Long-standing complaints that children have found human feces, used condoms, needles and tampons in the Cambridge Common playground sparked the Cambridge City Council last night to look into a controversial policy that allows homeless people to leave their personal belongings in public parks.
“An unlawful use of the playground is trumping its lawful use by children,” said Millicent Stilwell, who said she has found not only trash but also bedding and bed rolls when she takes her daughter to the playground. Stilwell and other parents have undertaken a campaign of editorials and phone calls urging city officials not to let that policy endanger children’s health.
“I think it’s absurd,” she said. “In a day and age where you can’t leave a backpack in a public place like a post office or subway station, when all those places are questionable in the eyes of the law, why is a children’s playground not a questionable place to abandon these things?”
Cambridge Commisioner of Public Works Lisa Peterson said the issue of personal belongings has become wrongly “intertwined” with the problem of trash. Most of the items teachers and parents have complained about—feces, condoms, tampons, broken glass and even mattresses—are not considered personal belongings, Peterson said, so they are not covered by the city’s homeless policy. All of these items are considered trash and are thrown away when the playground is cleaned five days a week.
Even when the Department of Public Works does find personal belongings in playgrounds, she said, they are moved away from the children’s area.
“I cannot think of a time when we’ve left personal possessions in a tot lot,” she said. “What we find in a tot lot we clean as soon as possible.”
When police officers do find “personal belongings” such as backpacks and personal papers, they affix stickers warning owners that their property will be discarded if not removed within 48 hours.
The resolution at last night’s meeting, which was presented by Vice Mayor Marjorie C. Decker, requested that the City Manager “confer” with Peterson about these procedures and “report on the City’s policies and protocols for handling property of the homeless, including at the Cambridge Commons.”
Gerlinde Hossain-Endl, director of Bigelow Cooperative Daycare, a daycare center close to the Common, said that the playground is “really popular with neighborhood kids.
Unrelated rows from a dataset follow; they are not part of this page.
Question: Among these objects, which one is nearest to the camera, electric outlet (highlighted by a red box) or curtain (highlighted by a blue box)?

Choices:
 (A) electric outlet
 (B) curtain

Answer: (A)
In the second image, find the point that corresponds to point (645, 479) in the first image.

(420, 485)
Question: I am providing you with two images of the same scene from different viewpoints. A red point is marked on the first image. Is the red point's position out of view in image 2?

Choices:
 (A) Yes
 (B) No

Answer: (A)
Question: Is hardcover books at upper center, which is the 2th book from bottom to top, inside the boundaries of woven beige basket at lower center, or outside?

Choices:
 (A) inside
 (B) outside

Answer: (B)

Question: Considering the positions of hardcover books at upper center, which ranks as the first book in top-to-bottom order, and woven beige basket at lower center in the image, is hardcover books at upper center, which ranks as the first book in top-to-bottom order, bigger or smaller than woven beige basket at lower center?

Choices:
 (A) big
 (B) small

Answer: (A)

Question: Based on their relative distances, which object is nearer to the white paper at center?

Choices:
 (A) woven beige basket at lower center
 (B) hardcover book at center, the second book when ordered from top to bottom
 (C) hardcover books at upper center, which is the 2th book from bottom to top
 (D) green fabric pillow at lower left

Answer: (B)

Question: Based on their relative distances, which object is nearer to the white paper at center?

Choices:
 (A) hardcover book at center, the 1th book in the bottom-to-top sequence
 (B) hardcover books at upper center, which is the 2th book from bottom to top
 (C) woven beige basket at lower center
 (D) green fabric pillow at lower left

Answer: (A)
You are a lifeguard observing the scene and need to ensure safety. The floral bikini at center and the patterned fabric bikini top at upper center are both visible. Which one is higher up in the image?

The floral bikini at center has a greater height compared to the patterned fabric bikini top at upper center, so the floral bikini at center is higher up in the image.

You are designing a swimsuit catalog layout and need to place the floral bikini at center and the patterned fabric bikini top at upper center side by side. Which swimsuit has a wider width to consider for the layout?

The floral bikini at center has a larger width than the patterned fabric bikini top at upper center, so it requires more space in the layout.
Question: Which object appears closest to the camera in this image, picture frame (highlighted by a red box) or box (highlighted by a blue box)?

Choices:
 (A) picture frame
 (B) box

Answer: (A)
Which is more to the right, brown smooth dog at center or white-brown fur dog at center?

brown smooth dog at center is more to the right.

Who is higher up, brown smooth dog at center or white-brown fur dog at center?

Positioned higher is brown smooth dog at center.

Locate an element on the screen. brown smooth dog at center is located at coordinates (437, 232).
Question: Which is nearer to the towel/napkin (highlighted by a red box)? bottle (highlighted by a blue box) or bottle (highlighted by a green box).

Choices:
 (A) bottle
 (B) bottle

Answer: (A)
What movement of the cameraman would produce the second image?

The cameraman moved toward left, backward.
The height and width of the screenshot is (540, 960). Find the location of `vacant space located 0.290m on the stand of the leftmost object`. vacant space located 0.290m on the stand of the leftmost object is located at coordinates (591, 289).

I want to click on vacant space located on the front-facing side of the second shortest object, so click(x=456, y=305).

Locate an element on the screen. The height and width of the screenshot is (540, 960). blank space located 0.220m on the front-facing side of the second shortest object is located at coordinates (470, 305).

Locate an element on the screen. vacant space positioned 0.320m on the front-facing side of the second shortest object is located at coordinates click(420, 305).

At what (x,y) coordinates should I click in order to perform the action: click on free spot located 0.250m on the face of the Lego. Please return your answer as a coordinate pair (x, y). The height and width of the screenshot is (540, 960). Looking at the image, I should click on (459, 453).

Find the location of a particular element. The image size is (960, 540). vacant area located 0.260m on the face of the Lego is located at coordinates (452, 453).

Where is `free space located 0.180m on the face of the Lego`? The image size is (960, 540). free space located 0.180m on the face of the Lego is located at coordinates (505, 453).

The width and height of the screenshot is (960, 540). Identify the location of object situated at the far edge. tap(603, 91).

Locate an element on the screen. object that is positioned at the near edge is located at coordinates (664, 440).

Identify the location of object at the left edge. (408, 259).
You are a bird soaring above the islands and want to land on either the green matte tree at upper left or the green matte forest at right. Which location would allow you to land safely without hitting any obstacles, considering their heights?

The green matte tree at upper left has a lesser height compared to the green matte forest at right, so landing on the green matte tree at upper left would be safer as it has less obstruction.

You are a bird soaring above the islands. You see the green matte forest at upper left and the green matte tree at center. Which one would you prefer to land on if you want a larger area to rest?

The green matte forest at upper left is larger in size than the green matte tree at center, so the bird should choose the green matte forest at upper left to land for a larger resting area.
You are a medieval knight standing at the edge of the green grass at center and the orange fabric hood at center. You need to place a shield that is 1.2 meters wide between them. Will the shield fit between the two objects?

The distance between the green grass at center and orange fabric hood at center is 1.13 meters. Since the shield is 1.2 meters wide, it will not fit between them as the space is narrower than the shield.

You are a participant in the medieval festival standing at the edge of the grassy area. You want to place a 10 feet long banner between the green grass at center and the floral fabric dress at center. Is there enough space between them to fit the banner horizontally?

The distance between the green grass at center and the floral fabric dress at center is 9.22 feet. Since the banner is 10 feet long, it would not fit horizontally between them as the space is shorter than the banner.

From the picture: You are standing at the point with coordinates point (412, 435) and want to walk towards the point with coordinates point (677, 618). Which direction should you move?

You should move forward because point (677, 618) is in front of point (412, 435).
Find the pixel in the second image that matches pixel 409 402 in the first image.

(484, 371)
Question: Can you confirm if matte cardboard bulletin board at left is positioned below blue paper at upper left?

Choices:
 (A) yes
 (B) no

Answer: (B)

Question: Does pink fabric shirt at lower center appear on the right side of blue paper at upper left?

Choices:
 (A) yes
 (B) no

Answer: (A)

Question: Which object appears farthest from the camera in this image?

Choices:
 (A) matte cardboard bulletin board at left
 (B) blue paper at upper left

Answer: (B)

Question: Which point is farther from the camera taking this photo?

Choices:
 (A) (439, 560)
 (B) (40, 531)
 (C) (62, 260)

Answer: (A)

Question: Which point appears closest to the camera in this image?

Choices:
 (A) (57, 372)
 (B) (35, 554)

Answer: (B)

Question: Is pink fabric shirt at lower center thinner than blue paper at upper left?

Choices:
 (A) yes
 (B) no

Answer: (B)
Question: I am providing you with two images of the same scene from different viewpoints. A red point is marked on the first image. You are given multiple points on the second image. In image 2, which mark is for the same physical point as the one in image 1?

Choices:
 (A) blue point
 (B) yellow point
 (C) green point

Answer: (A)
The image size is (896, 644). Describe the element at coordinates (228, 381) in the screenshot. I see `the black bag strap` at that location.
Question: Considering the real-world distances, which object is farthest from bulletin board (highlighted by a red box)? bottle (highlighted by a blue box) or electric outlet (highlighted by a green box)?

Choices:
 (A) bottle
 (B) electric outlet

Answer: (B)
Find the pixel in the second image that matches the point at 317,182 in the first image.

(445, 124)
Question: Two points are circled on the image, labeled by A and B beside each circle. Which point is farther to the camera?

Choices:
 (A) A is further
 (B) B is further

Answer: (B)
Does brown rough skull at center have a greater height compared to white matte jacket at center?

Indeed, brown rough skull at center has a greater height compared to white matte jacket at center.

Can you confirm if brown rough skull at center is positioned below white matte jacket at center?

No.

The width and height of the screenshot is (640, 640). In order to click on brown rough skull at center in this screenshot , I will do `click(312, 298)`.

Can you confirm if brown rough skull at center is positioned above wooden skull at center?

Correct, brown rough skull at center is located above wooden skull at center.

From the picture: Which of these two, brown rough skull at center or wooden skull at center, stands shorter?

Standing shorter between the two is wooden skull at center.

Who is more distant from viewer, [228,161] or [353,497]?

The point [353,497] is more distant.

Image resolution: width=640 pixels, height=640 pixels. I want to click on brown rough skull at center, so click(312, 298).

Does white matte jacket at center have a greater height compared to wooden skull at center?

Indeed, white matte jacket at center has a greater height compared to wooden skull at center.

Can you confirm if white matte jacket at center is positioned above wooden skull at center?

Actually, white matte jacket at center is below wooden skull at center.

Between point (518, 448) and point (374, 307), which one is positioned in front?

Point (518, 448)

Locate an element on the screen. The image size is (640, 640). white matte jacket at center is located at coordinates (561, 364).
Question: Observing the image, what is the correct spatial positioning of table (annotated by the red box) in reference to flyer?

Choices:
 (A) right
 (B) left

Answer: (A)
It’s the central park in Cambridge.”
Teachers at the center bring children to play there when weather permits. Jennifer Ering, Bigelow Coop’s assistant director, regularly takes groups of children to the playground and says she worries that the many tourists walking through Cambridge Common get the wrong impression of the city.
“This is not a very good representation of what Cambridge is,” she said.
While children regularly encounter trash at the playground, she added, discoveries of more dangerous items are “more irregular but enough to be upset about.”
Hossain-Endl, Ering, and Stilwell all said they had been in contact with city officials, including the Department of Public Works, to complain about the state of Cambridge Common and the playground. But, they said, the problem has not gotten better.
“It’s been an ongoing problem, and over the past couple of years it’s gotten worse,” Hossain-Endl said.
She added that measures to protect the children’s health and safety should occur alongside measures to help the homeless.
“The concern is to keep the playground safe and find an alternative solution for drug users and homeless people,” she said.
Mayor Michael A. Sullivan echoed those sentiments at the meeting last night, saying that “the goal is both to secure the site as well as to be respectful to the homeless.”
Decker said the City Council will seek “extra clarification” regarding the current policy before making any decisions.
“The policy goes beyond the extra mile to protect everyone’s dignity,” she said. “But public health and safety has to be our first priority.”